Il convegno si è chiuso con una conferenza del cardinale Raymond Leo Burke sulla «Regalità di Cristo attraverso il suo Sacro Cuore». Il Cardinale ha criticato un’idea erronea molto diffusa al giorno d’oggi: la coscienza, ha spiegato, non è formata dai desideri e dalle opinioni di ogni individuo, ma bensì dalla verità, che purifica i desideri e le opinioni di ogni individuo. «La regalità di Cristo non è soltanto per alcuni fedeli, ma per tutti, e neppure solo per i cattolici, ma per tutti gli uomini. Vi è un dovere sociale di professare la religione e un dovere morale nei confronti della vera religione». E questa verità, ha aggiunto, vale anche e perfino di più in una società pluralista, perché «la verità non è pluralista.

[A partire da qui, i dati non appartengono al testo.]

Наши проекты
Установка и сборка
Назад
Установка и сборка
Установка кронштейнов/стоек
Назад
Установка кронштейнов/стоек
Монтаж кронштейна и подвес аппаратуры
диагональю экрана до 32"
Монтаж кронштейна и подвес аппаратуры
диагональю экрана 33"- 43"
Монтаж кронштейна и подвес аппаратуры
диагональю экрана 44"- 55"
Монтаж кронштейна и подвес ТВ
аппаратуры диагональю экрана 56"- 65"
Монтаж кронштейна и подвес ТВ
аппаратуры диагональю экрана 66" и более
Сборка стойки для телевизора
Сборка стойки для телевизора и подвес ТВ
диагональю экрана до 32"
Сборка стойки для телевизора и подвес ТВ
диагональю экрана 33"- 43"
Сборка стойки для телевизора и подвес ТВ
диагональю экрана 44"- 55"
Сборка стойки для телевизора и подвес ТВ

La verità è unica. La regalità sociale di Cristo è oggi più necessaria che mai. Il pluralismo religioso non appartiene al nostro Credo».
 
«I giovani hanno bisogno della Messa tridentina»
 
Nel dibattito seguìto al suo intervento, il cardinale Burke ha espresso infine qualche considerazione sul prossimo Sinodo sui giovani: «Se non ci sarà una conversione dei cuori, è probabile che ci saranno nuovi problemi. E a giudicare dalla sua preparazione, vi è motivo di temere che sarà proprio così. Gli stessi giovani che hanno partecipato ai lavori preparatori hanno l’impressione di essere stati strumentalizzati con la diffusione di sondaggi secondo i quali avrebbero manifestato il bisogno di ulteriori cambiamenti nella dottrina morale della Chiesa. Ma sondaggi più veritieri rivelano che è di ben altre cose che hanno bisogno i giovani: per esempio, i giovani chiedono la Messa tridentina».